The basil, whose scientific name is Ocimum Basilicum, is a plant also popularly known as basilica. Originating in India, its main properties and benefits were discovered and used there for medicinal and culinary purposes. Even today, the Indians consider it a sacred plant that contributes to the development of spiritual growth, promoting relaxation and balance. Basil contains many nutrients and has different functions, contributing to the proper health and function.


Basil is originally from the Middle East, India and the Mediterranean region, but is now planted throughout the world. In India, it is a sacred plant and is much planted in temples where it is known by the name of Tulsi (Ocymum Demiflorum). It was also a symbolic plant for the ancient Greeks and Romans who believed it contained powers of reconciliation. In northern Europe and Haiti it is associated with love.


A source of beta carotene, the basi;l plant stimulates the liver and helps fight insomnia and menstrual pain. The large basil or sweet basil (Ocymum Basilicum) is an herbaceous plant of the family of mints that are also lamiaceous (lipped), existing in about 150 varieties. The most popular variety among us is known as the large leaf basil, which reaches 45 cm in height.

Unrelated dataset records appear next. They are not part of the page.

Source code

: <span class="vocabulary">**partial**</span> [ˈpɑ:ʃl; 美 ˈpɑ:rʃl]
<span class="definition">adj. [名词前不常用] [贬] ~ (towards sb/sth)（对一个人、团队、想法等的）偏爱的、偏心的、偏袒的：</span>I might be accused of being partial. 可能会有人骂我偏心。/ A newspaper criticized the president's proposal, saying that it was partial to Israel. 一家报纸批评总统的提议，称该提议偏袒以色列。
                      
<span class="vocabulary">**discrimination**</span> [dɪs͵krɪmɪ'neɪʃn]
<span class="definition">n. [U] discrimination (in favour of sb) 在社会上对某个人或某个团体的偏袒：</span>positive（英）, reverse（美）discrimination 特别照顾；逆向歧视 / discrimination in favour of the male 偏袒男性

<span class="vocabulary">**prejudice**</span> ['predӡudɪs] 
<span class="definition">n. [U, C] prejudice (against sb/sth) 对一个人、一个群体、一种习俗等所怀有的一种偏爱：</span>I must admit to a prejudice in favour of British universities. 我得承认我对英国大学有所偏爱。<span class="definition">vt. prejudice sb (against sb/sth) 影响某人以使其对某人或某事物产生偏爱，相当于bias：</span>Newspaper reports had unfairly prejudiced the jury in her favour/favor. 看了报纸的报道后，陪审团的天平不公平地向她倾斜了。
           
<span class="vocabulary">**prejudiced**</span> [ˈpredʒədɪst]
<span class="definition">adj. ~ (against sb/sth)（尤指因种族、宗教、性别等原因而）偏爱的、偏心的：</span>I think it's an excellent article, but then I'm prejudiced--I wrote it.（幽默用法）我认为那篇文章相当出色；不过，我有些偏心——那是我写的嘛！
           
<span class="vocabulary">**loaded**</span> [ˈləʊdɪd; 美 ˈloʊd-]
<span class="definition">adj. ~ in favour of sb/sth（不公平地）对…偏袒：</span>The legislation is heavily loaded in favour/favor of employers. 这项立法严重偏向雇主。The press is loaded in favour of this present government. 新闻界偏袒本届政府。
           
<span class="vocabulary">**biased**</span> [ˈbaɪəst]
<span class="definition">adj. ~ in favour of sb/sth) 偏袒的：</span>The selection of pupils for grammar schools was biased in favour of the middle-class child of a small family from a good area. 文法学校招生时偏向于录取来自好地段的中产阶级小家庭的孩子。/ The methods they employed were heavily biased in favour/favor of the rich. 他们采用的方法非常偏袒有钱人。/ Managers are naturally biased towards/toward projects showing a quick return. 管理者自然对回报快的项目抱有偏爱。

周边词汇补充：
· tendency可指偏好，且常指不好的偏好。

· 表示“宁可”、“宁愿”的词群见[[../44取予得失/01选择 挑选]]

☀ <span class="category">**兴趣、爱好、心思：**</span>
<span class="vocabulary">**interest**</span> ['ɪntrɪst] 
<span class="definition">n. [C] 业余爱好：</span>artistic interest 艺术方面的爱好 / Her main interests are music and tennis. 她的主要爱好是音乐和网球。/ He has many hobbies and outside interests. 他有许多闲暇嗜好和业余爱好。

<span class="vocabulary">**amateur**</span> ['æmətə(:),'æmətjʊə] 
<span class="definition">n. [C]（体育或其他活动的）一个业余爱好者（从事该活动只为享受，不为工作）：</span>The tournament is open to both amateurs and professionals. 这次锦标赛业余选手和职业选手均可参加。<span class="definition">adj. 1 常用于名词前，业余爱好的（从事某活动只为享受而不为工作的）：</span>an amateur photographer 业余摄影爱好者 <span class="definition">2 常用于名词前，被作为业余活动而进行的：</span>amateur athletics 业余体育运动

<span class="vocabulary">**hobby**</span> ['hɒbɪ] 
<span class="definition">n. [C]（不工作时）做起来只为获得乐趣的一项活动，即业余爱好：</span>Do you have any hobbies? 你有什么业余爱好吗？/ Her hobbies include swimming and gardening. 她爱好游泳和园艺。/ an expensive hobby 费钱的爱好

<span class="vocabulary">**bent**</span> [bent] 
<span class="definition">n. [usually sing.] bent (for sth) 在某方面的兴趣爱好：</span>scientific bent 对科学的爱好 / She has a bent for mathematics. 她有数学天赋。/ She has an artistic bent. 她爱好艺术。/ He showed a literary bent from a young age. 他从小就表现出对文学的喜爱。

Basil is not only used just for spiciness, but is also for cooking and keeping flies away from sardines. The Greeks also use it for this purpose, planting it in the entrance of the houses, also like signal of welcome. Its aroma and flavor comes from the essential oil anetol which is also one of the main constituents of the anise. Estragol, eucalyptol, eugenol and linalool, also present in lavender, form the strong, almost intoxicating aroma of basil. It is a good source of beta-carotene, vitamin A in vegetables and yellow fruits. It also has calcium and vitamin C.

How to Grow

Basil is a plant that grows best at temperatures above 18° C. In cold climate regions, it should be grown within greenhouses or during the months of the year when temperatures do not fall below 15° C. In hot climates, basil can be grown all year round.

It needs good light and should receive direct sunlight for at least a few hours daily.

The soil should be well drained, light, fertile, rich in organic matter. The plant is quite tolerant of soil pH and only very acidic soils are inadequate.

It is necessary to irrigate frequently so that the soil is kept slightly damp. Both the lack and the excess of water will damage the basil.

The seeds can be sown directly in the final location of the garden, especially in hot climate regions. They can also be sown in seedlings, small pots or cups made of newspaper, approximately 10 cm high by 5 cm in diameter. In this case, the seedlings are transplanted when they have 6 leaves and 10 to 15 cm high. Basil can easily be grown in medium and large size bowls and vases, although it usually grows less.

Harvesting leaves can begin when the plant is well developed, which usually occurs between 60 and 90 days after sowing. The flowers are also edible.

Happy harvests!

Do you know

In India, it is cultivated as a sacred plant and known as the king of herbs, thanks to its medicinal properties.

In the Mediterranean region, basil is planted in the eaves of the windows to repel mosquitoes and house flies.

Basil is widely used to obtain its essential oil, important in the perfumery industry and the aromatization of food and beverages.



Basil is a general tonic of the body and a digestive disinfectant. It stimulates the liver, is diuretic and refreshing. It is also used to relieve inflammation of the bronchi, intestinal gas, vertigo, nervous insomnia, gastric spasms, depression and memory loss. Studies done on this plant indicate that it is a stabilizer of blood glucose levels, and can be used to control diabetes. When applied to the skin, it can, however, cause allergies in the most sensitive skins. According to the American Cancer Society, a diet rich in vitamin A may lower the risk of some types of cancer.